The young salmon fish bones were found in the Upward Sun River site in Interior Alaska. The Pleistocene epoch, also known as the last Ice Age, was marked by the large-scale glaciers that covered Earth. The Pleistocene ended 11,700 years ago. The salmon bones excavated from the Upward Sun River site signify that these fish arose earlier and breeded further north than researchers had theorized. When the researchers performed an isotopic analyais of the bones, they also discovered that the ancient fish and mondern salmon may have even had similar migratory patterns.
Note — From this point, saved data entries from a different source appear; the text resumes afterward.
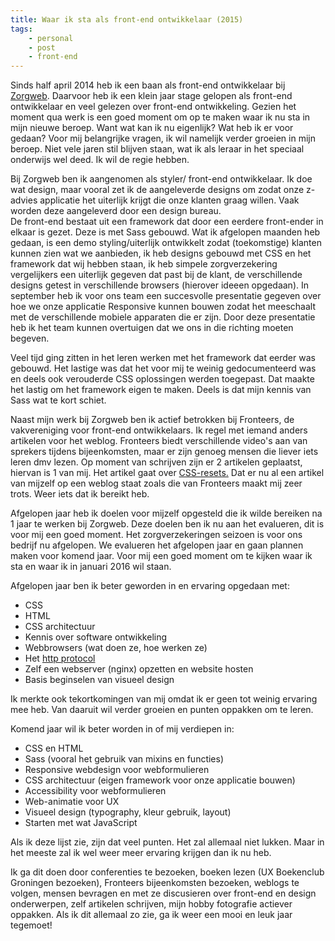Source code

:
 ```yaml
---
title: Waar ik sta als front-end ontwikkelaar (2015)
tags: 
    - personal
    - post
    - front-end
---
```


<p class="lead">
    Sinds half april 2014 heb ik een baan als front-end ontwikkelaar bij <a href="http://www.zorgweb.nl">Zorgweb</a>. Daarvoor heb ik een klein jaar stage gelopen als front-end ontwikkelaar en veel gelezen over front-end ontwikkeling. Gezien het moment qua werk is een goed moment om op te maken waar ik nu sta in mijn nieuwe beroep. Want wat kan ik nu eigenlijk? Wat heb ik er voor gedaan? Voor mij belangrijke vragen, ik wil namelijk verder groeien in mijn beroep. Niet vele jaren stil blijven staan, wat ik als leraar in het speciaal onderwijs wel deed. Ik wil de regie hebben.
</p>

<p>
    Bij Zorgweb ben ik aangenomen als styler/ front-end ontwikkelaar. Ik doe wat design, maar vooral zet ik de aangeleverde designs om zodat onze z-advies applicatie het uiterlijk krijgt die onze klanten graag willen. Vaak worden deze aangeleverd door een design bureau.
  <br />
  De front-end bestaat uit een framework dat door een eerdere front-ender in elkaar is gezet. Deze is met Sass gebouwd. Wat ik afgelopen maanden heb gedaan, is een demo styling/uiterlijk ontwikkelt zodat (toekomstige) klanten kunnen zien wat we aanbieden, ik heb designs gebouwd met CSS en het framework dat wij hebben staan, ik heb simpele zorgverzekering vergelijkers een uiterlijk gegeven dat past bij de klant, de verschillende designs getest in verschillende browsers (hierover ideeen opgedaan). In september heb ik voor ons team een succesvolle presentatie gegeven over hoe we onze applicatie Responsive kunnen bouwen zodat het meeschaalt met de verschillende mobiele apparaten die er zijn. Door deze presentatie heb ik het team kunnen overtuigen dat we ons in die richting moeten begeven.
</p>

<p>
    Veel tijd ging zitten in het leren werken met het framework dat eerder was gebouwd. Het lastige was dat het voor mij te weinig gedocumenteerd was en deels ook verouderde CSS oplossingen werden toegepast. Dat maakte het lastig om het framework eigen te maken. Deels is dat mijn kennis van Sass wat te kort schiet.
</p>

<p>
    Naast mijn werk bij Zorgweb ben ik actief betrokken bij Fronteers, de vakvereniging voor front-end ontwikkelaars. Ik regel met iemand anders artikelen voor het weblog. Fronteers biedt verschillende video's aan van sprekers tijdens bijeenkomsten, maar er zijn genoeg mensen die liever iets leren dmv lezen. Op moment van schrijven zijn er 2 artikelen geplaatst, hiervan is 1 van mij. Het artikel gaat over <a href="https://fronteers.nl/blog/2015/01/css-resets">CSS-resets.</a> Dat er nu al een artikel van mijzelf op een weblog staat zoals die van Fronteers maakt mij zeer trots. Weer iets dat ik bereikt heb.
</p>

<p>
    Afgelopen jaar heb ik doelen voor mijzelf opgesteld die ik wilde bereiken na 1 jaar te werken bij Zorgweb. Deze doelen ben ik nu aan het evalueren, dit is voor mij een goed moment. Het zorgverzekeringen seizoen is voor ons bedrijf nu afgelopen. We evalueren het afgelopen jaar en gaan plannen maken voor komend jaar. Voor mij een goed moment om te kijken waar ik sta en waar ik in januari 2016 wil staan.
</p>

<p>
    Afgelopen jaar ben ik beter geworden in en ervaring opgedaan met:
</p>

<ul>
    <li>CSS</li>
    <li>HTML</li>
    <li>CSS architectuur</li>
    <li>Kennis over software ontwikkeling</li>
    <li>Webbrowsers (wat doen ze, hoe werken ze)</li>
    <li>Het <a href="/2015/08/introduction-on-http.html">http protocol</a></li>
    <li>Zelf een webserver (nginx) opzetten en website hosten</li>
    <li>Basis beginselen van visueel design</li>
</ul>

<p>
    Ik merkte ook tekortkomingen van mij omdat ik er geen tot weinig ervaring mee heb. Van daaruit wil verder groeien en punten oppakken om te leren.
</p>

<p>
    Komend jaar wil ik beter worden in of mij verdiepen in:
</p>

<ul>
    <li>CSS en HTML</li>
    <li>Sass (vooral het gebruik van mixins en functies)</li>
    <li>Responsive webdesign voor webformulieren</li>
    <li>CSS architectuur (eigen framework voor onze applicatie bouwen)</li>
    <li>Accessibility voor webformulieren</li>
    <li>Web-animatie voor UX</li>
    <li>Visueel design (typography, kleur gebruik, layout)</li>
    <li>Starten met wat JavaScript</li>
</ul>

<p>
    Als ik deze lijst zie, zijn dat veel punten. Het zal allemaal niet lukken. Maar in het meeste zal ik wel weer meer ervaring krijgen dan ik nu heb.
</p>

<p>
    Ik ga dit doen door conferenties te bezoeken, boeken lezen (UX Boekenclub Groningen bezoeken), Fronteers bijeenkomsten bezoeken, weblogs te volgen, mensen bevragen en met ze discusieren over front-end en design onderwerpen, zelf artikelen schrijven, mijn hobby fotografie actiever oppakken. Als ik dit allemaal zo zie, ga ik weer een mooi en leuk jaar tegemoet!
</p>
"We have cases where salmon become landlocked and have very different isotopic signatures than marine salmon. Combining genetic and isotopic analyses allow us to confirm the identity as chum salmon, which inhabit the area today, as well as establish their life histories," Ben Potter, a UAF anthropologist and one of the researchers that discovered the bones, said in a statement. "Both are necessary to understand how humans used these resources."
Fishing as an alternative means of hunting suggests Ice Age humans also utilized complex strategies and specialized technology to acquire food, researchers noted. Potter added that, "This suggests salmon fishing may have played a role in the early human colonization of North America."
Their findings were recently published in the journal Proceedings of the National Academy of Sciences.